* [WHAT THE TASK REQUIRES]:
Working down the material below, reproduce exactly every line from the one containing "The changes in" to the last line, and only those.

* [EXERCISE DATA]:
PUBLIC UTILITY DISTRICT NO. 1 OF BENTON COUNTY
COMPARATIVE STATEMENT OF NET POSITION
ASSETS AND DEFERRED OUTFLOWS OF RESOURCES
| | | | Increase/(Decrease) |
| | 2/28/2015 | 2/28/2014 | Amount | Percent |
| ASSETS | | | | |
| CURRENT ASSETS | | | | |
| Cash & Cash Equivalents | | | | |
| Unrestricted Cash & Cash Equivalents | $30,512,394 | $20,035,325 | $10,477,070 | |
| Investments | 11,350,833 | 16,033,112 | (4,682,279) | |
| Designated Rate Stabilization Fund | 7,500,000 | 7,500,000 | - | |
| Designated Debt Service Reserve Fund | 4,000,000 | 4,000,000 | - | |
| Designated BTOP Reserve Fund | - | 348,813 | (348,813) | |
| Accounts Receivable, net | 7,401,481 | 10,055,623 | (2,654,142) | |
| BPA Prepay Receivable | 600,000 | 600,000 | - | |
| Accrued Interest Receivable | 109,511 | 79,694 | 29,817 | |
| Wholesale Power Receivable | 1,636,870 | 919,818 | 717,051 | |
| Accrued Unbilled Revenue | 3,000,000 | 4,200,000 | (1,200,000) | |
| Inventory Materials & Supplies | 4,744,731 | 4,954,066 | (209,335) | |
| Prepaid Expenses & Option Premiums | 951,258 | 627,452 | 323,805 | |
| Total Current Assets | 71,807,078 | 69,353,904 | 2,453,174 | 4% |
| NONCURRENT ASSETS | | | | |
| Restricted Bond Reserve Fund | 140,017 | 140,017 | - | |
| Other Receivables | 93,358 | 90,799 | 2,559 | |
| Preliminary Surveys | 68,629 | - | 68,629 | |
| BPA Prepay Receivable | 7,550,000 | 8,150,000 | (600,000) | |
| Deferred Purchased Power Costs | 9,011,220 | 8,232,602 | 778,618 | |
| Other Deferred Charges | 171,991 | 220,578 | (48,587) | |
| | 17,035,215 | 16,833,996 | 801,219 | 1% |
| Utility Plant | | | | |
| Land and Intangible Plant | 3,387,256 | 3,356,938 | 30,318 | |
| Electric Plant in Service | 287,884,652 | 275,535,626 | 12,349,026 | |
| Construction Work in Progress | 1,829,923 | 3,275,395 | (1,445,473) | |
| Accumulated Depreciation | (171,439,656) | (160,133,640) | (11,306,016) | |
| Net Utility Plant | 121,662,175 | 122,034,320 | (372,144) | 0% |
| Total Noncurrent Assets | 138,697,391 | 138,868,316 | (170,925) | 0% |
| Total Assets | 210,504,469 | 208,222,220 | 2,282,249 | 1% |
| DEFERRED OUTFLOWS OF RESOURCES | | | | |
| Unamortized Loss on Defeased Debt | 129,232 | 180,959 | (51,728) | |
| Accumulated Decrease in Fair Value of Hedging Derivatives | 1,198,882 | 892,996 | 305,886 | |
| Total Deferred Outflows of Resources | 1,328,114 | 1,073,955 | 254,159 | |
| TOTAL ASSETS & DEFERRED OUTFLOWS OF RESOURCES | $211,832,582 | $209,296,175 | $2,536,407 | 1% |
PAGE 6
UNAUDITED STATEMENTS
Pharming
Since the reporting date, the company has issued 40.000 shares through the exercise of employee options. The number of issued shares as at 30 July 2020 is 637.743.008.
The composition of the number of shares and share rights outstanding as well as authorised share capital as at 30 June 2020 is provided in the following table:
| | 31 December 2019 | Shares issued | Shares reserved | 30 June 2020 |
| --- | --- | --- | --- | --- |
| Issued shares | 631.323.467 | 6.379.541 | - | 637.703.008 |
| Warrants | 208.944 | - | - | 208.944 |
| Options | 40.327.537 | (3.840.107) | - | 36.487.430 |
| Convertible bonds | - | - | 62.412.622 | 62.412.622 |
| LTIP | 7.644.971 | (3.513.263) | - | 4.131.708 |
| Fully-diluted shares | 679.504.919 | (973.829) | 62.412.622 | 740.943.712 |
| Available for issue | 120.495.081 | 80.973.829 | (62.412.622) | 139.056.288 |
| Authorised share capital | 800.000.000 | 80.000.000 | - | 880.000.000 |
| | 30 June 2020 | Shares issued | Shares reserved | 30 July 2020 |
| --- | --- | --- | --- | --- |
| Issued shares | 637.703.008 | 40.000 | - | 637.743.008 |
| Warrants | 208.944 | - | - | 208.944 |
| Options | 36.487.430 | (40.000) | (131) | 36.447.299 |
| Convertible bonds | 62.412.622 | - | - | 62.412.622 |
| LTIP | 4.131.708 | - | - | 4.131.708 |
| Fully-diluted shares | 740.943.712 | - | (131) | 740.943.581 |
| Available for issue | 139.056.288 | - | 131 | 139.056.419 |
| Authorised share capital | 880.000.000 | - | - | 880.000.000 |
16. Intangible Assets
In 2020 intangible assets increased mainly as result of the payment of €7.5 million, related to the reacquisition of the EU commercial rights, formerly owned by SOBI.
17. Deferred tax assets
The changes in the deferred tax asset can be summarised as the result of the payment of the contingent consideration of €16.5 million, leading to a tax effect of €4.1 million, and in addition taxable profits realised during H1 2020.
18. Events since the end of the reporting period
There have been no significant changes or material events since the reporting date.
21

* [COMPLETED EXERCISE]:
The changes in the deferred tax asset can be summarised as the result of the payment of the contingent consideration of €16.5 million, leading to a tax effect of €4.1 million, and in addition taxable profits realised during H1 2020.
18. Events since the end of the reporting period
There have been no significant changes or material events since the reporting date.
21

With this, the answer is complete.